Anna Nicole Smith spent final days drifting in and out of consciousness, witness says
Anna Nicole Smith spent the last days of her life drifting in and out of consciousness under the pale blue comforter of a king-sized hotel bed, too weak to walk, sit up or drink from anything other than a baby bottle, according to court testimony today.
The description of the period preceding the supermodel’s 2007 death from a combination of sedatives and other drugs came on the opening day of a hearing to determine whether there is enough evidence to try three people for conspiring to illegally furnish Smith with prescription medications.
Smith died at the Seminole Hard Rock Casino in Hollywood, Fla., and a medical examiner there ruled her overdose an accident. But a multi-agency task force spent two years investigating how she obtained opiates, sedatives and other drugs -- 44 different medications -- in the period before her death.
Los Angeles prosecutors ultimately charged two California physicians who wrote her prescriptions, Khristine Eroshevich and Sandeep Kapoor, and her boyfriend and attorney, Howard K. Stern, earlier this year. All three have pleaded not guilty.
At today’s hearing before Superior Court Judge Robert J. Perry, a detective with the state Bureau of Narcotics Enforcement said Smith was clearly ill when she checked into the hotel Feb. 5, 2007 accompanied by Stern and Eroshevich, a psychiatrist.
Special Agent Danny Santiago said the hotel employee who checked the group in recalled Smith, a repeat customer, leaning on Stern to walk and seeming “out of it.”
Another hotel employee assigned to act as Smith’s personal assistant recalled Eroshevich telling her that Smith had the flu. The psychiatrist said she wasn’t licensed in Florida and needed help in getting a prescription for the model, Santiago said.
The hotel dispatched a local doctor to go to the room and treat Smith, but then received another call from Stern, the detective testified.
“We don’t need him anymore,” the hotel employee quoted Stern as saying, according to the detective. When the employee protested that the physician was on his way, Stern was adamant and cited concerns about negative press coverage.
“They didn’t want any leaks about Anna’s physical condition,” Santiago said.
Tabloid reporters had hounded the 39-year-old since the birth of her daughter and death of her son in the Bahamas five months before.
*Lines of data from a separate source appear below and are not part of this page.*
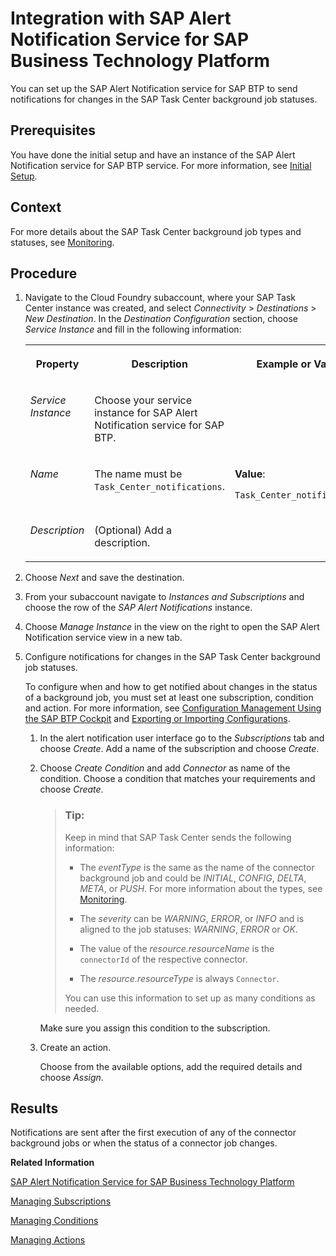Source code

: <!-- loio2c1997b4ea224b16b0b39cdda08ab1dd -->

# Integration with SAP Alert Notification Service for SAP Business Technology Platform

You can set up the SAP Alert Notification service for SAP BTP to send notifications for changes in the SAP Task Center background job statuses.



<a name="loio2c1997b4ea224b16b0b39cdda08ab1dd__prereq_gx2_kg1_xmb"/>

## Prerequisites

You have done the initial setup and have an instance of the SAP Alert Notification service for SAP BTP service. For more information, see [Initial Setup](https://help.sap.com/viewer/5967a369d4b74f7a9c2b91f5df8e6ab6/Cloud/en-US/812b6e3ed8934648ad15780cd51721ef.html).



## Context

For more details about the SAP Task Center background job types and statuses, see [Monitoring](monitoring-9b30be7.md).



## Procedure

1.  Navigate to the Cloud Foundry subaccount, where your SAP Task Center instance was created, and select *Connectivity* \> *Destinations* \> *New Destination*. In the *Destination Configuration* section, choose *Service Instance* and fill in the following information:


    <table>
    <tr>
    <th valign="top">

    Property


    
    </th>
    <th valign="top">

    Description


    
    </th>
    <th valign="top">

    Example or Value


    
    </th>
    </tr>
    <tr>
    <td valign="top">
    
    *Service Instance*


    
    </td>
    <td valign="top">
    
    Choose your service instance for SAP Alert Notification service for SAP BTP.


    
    </td>
    <td valign="top">
    
     


    
    </td>
    </tr>
    <tr>
    <td valign="top">
    
    *Name*


    
    </td>
    <td valign="top">
    
    The name must be `Task_Center_notifications`.


    
    </td>
    <td valign="top">
    
    **Value**:

    `Task_Center_notifications`


    
    </td>
    </tr>
    <tr>
    <td valign="top">
    
    *Description*


    
    </td>
    <td valign="top">
    
    \(Optional\) Add a description.


    
    </td>
    <td valign="top">
    
     


    
    </td>
    </tr>
    </table>
    
2.  Choose *Next* and save the destination.

3.  From your subaccount navigate to *Instances and Subscriptions* and choose the row of the *SAP Alert Notifications* instance.

4.  Choose *Manage Instance* in the view on the right to open the SAP Alert Notification service view in a new tab.

5.  Configure notifications for changes in the SAP Task Center background job statuses.

    To configure when and how to get notified about changes in the status of a background job, you must set at least one subscription, condition and action. For more information, see [Configuration Management Using the SAP BTP Cockpit](https://help.sap.com/viewer/522e38b6b52443a19fafbde9afaf257e/Cloud/en-US/033cbf7cfab2484abad90276d3d3e776.html?q=Configuration%20Management%20Using%20the%20SAP%20Cloud%20Platform%20Cockpit) and [Exporting or Importing Configurations](https://help.sap.com/viewer/5967a369d4b74f7a9c2b91f5df8e6ab6/Cloud/en-US/771da5b383ee4722afc4eb1f58aa4648.html).

    1.  In the alert notification user interface go to the *Subscriptions* tab and choose *Create*. Add a name of the subscription and choose *Create*.

    2.  Choose *Create Condition* and add *Connector* as name of the condition. Choose a condition that matches your requirements and choose *Create*.

        > ### Tip:  
        > Keep in mind that SAP Task Center sends the following information:
        > 
        > -   The *eventType* is the same as the name of the connector background job and could be *INITIAL*, *CONFIG*, *DELTA*, *META*, or *PUSH*. For more information about the types, see [Monitoring](monitoring-9b30be7.md).
        > 
        > -   The *severity* can be *WARNING*, *ERROR*, or *INFO* and is aligned to the job statuses: *WARNING*, *ERROR* or *OK*.
        > 
        > -   The value of the *resource.resourceName* is the `connectorId` of the respective connector.
        > 
        > -   The *resource.resourceType* is always `Connector`.
        > 
        > 
        > You can use this information to set up as many conditions as needed.

        Make sure you assign this condition to the subscription.

    3.  Create an action.

        Choose from the available options, add the required details and choose *Assign*.





<a name="loio2c1997b4ea224b16b0b39cdda08ab1dd__result_bmx_qcb_xmb"/>

## Results

Notifications are sent after the first execution of any of the connector background jobs or when the status of a connector job changes.

**Related Information**  


[SAP Alert Notification Service for SAP Business Technology Platform](https://help.sap.com/viewer/5967a369d4b74f7a9c2b91f5df8e6ab6/Cloud/en-US)

[Managing Subscriptions](https://help.sap.com/viewer/522e38b6b52443a19fafbde9afaf257e/Cloud/en-US/07fd21e170c7452482c3532c5521bb90.html)

[Managing Conditions](https://help.sap.com/viewer/522e38b6b52443a19fafbde9afaf257e/Cloud/en-US/35ca5de101fc4d5791cdbb2df15e9d9b.html)

[Managing Actions](https://help.sap.com/viewer/522e38b6b52443a19fafbde9afaf257e/Cloud/en-US/8a7e092eebc74b3ea01d506265e8c8f8.html)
Many of the dozen pill bottles found in the hotel suite where Smith died were prescribed by Eroshevich the month before at a Studio City pharmacy in the names of aliases, including a variation of the spelling of Stern’s name, Santiago said.
Eroshevich had been Smith’s next-door neighbor when the model lived in Studio City and had traveled to be with Smith in the Bahamas after the death of her son, Daniel.
Santiago testified that Stern told investigators that Eroshevich was treating Smith for flu symptoms including chills and aches.
He said that when detectives asked Stern where Smith’s baby was, he told them the girl, Dannielynn, had stayed behind in the Bahamas. When asked about a baby bottle at Smith’s bedside, Stern replied that “she was so weak that that was the only way she could drink the Pedialyte” -- a rehydrating drink for sick children.
As the witness recalled how the wife of Smith’s bodyguard had found her not breathing in the bed Feb. 8, Stern hunched forward in his chair in the courtroom and covered his face with his hands.
During a brief cross-examination, a lawyer for Stern noted that his client fully cooperated with detectives in the hours after Smith’s death. Santiago agreed that Stern told investigators he was waiving his Miranda rights because “he said he hadn’t done anything wrong.”
The hearing continues this afternoon.